[[ Supplied information, beginning ]]
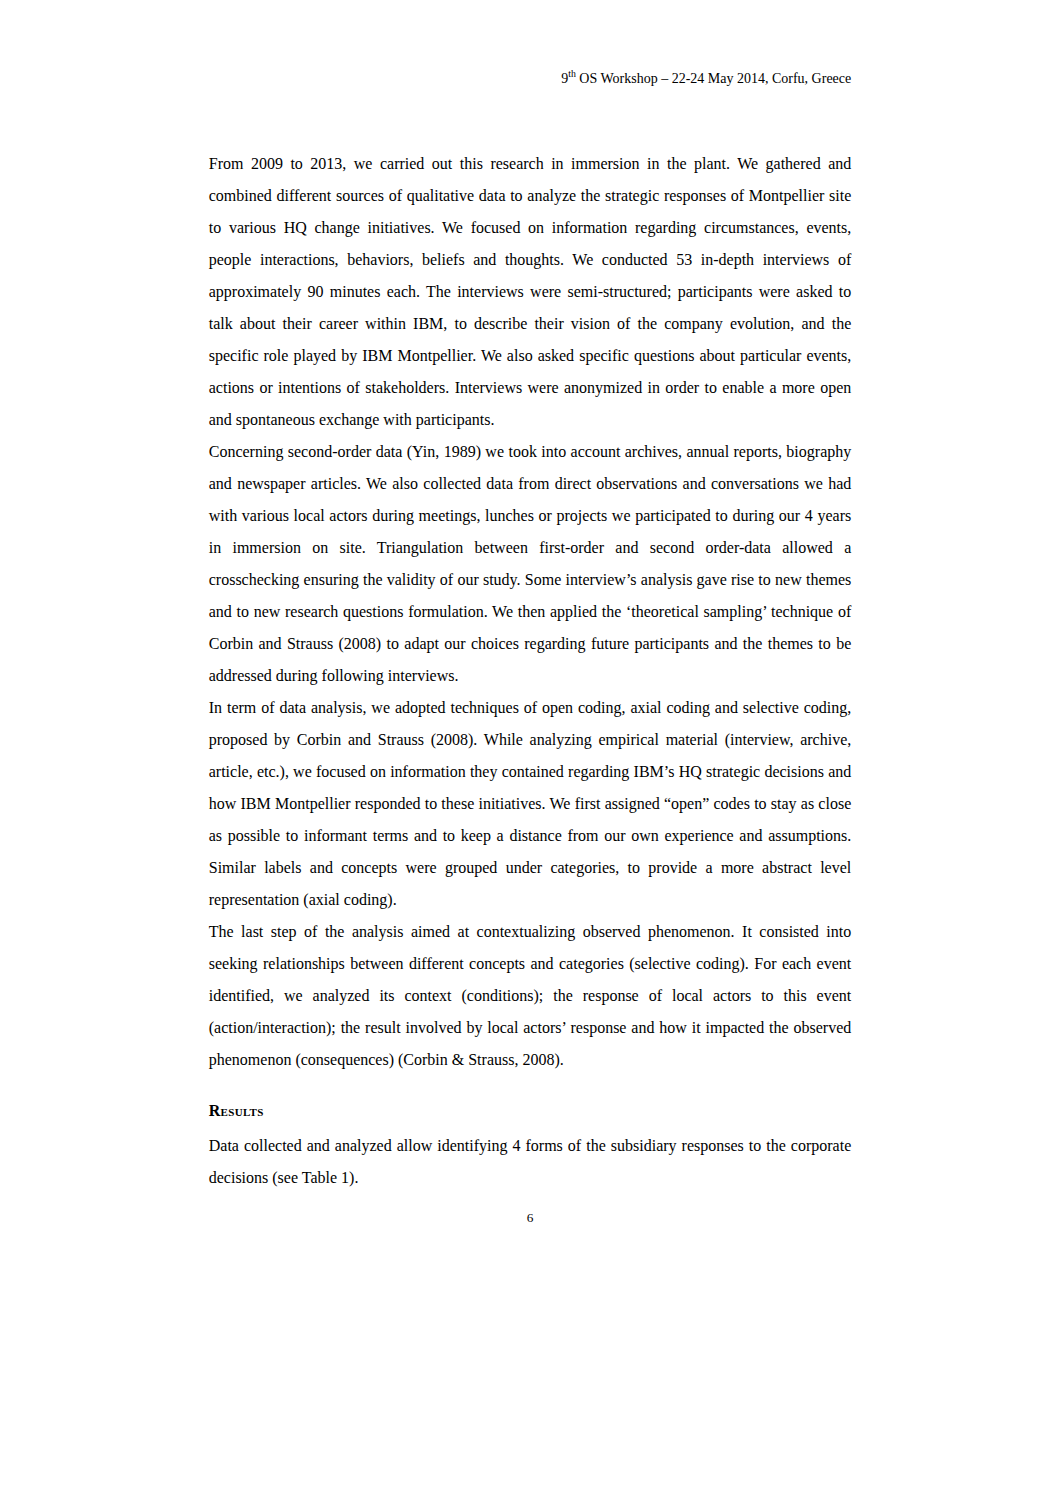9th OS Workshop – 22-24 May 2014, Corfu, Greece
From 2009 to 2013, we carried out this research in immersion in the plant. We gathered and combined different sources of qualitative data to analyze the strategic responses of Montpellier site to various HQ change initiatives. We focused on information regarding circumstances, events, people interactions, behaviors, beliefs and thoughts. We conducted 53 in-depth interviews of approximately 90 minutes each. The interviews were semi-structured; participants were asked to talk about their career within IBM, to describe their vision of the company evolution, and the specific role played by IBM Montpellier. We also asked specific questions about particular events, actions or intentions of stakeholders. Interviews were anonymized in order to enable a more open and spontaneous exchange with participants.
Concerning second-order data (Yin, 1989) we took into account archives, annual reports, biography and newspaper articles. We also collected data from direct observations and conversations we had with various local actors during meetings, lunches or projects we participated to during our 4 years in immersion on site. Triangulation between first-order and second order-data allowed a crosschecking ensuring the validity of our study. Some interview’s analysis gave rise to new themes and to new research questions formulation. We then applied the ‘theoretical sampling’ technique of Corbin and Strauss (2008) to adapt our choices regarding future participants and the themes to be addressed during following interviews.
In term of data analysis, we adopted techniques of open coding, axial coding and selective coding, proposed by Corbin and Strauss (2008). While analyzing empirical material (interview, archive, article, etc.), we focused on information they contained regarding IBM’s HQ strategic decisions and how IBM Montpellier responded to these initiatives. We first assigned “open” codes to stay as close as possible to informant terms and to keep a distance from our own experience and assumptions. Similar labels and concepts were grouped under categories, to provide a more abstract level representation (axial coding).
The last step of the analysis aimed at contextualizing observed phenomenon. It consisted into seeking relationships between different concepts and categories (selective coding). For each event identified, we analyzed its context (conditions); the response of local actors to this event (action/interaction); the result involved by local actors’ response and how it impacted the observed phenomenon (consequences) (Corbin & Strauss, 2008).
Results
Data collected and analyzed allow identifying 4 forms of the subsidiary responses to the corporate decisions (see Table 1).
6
[[ Supplied information, end ]]
▸ Requirement
Could you please return the entries above exactly, minus the pictures?

▸ Answer to this problem
9th OS Workshop – 22-24 May 2014, Corfu, Greece
From 2009 to 2013, we carried out this research in immersion in the plant. We gathered and combined different sources of qualitative data to analyze the strategic responses of Montpellier site to various HQ change initiatives. We focused on information regarding circumstances, events, people interactions, behaviors, beliefs and thoughts. We conducted 53 in-depth interviews of approximately 90 minutes each. The interviews were semi-structured; participants were asked to talk about their career within IBM, to describe their vision of the company evolution, and the specific role played by IBM Montpellier. We also asked specific questions about particular events, actions or intentions of stakeholders. Interviews were anonymized in order to enable a more open and spontaneous exchange with participants.
Concerning second-order data (Yin, 1989) we took into account archives, annual reports, biography and newspaper articles. We also collected data from direct observations and conversations we had with various local actors during meetings, lunches or projects we participated to during our 4 years in immersion on site. Triangulation between first-order and second order-data allowed a crosschecking ensuring the validity of our study. Some interview’s analysis gave rise to new themes and to new research questions formulation. We then applied the ‘theoretical sampling’ technique of Corbin and Strauss (2008) to adapt our choices regarding future participants and the themes to be addressed during following interviews.
In term of data analysis, we adopted techniques of open coding, axial coding and selective coding, proposed by Corbin and Strauss (2008). While analyzing empirical material (interview, archive, article, etc.), we focused on information they contained regarding IBM’s HQ strategic decisions and how IBM Montpellier responded to these initiatives. We first assigned “open” codes to stay as close as possible to informant terms and to keep a distance from our own experience and assumptions. Similar labels and concepts were grouped under categories, to provide a more abstract level representation (axial coding).
The last step of the analysis aimed at contextualizing observed phenomenon. It consisted into seeking relationships between different concepts and categories (selective coding). For each event identified, we analyzed its context (conditions); the response of local actors to this event (action/interaction); the result involved by local actors’ response and how it impacted the observed phenomenon (consequences) (Corbin & Strauss, 2008).
Results
Data collected and analyzed allow identifying 4 forms of the subsidiary responses to the corporate decisions (see Table 1).
6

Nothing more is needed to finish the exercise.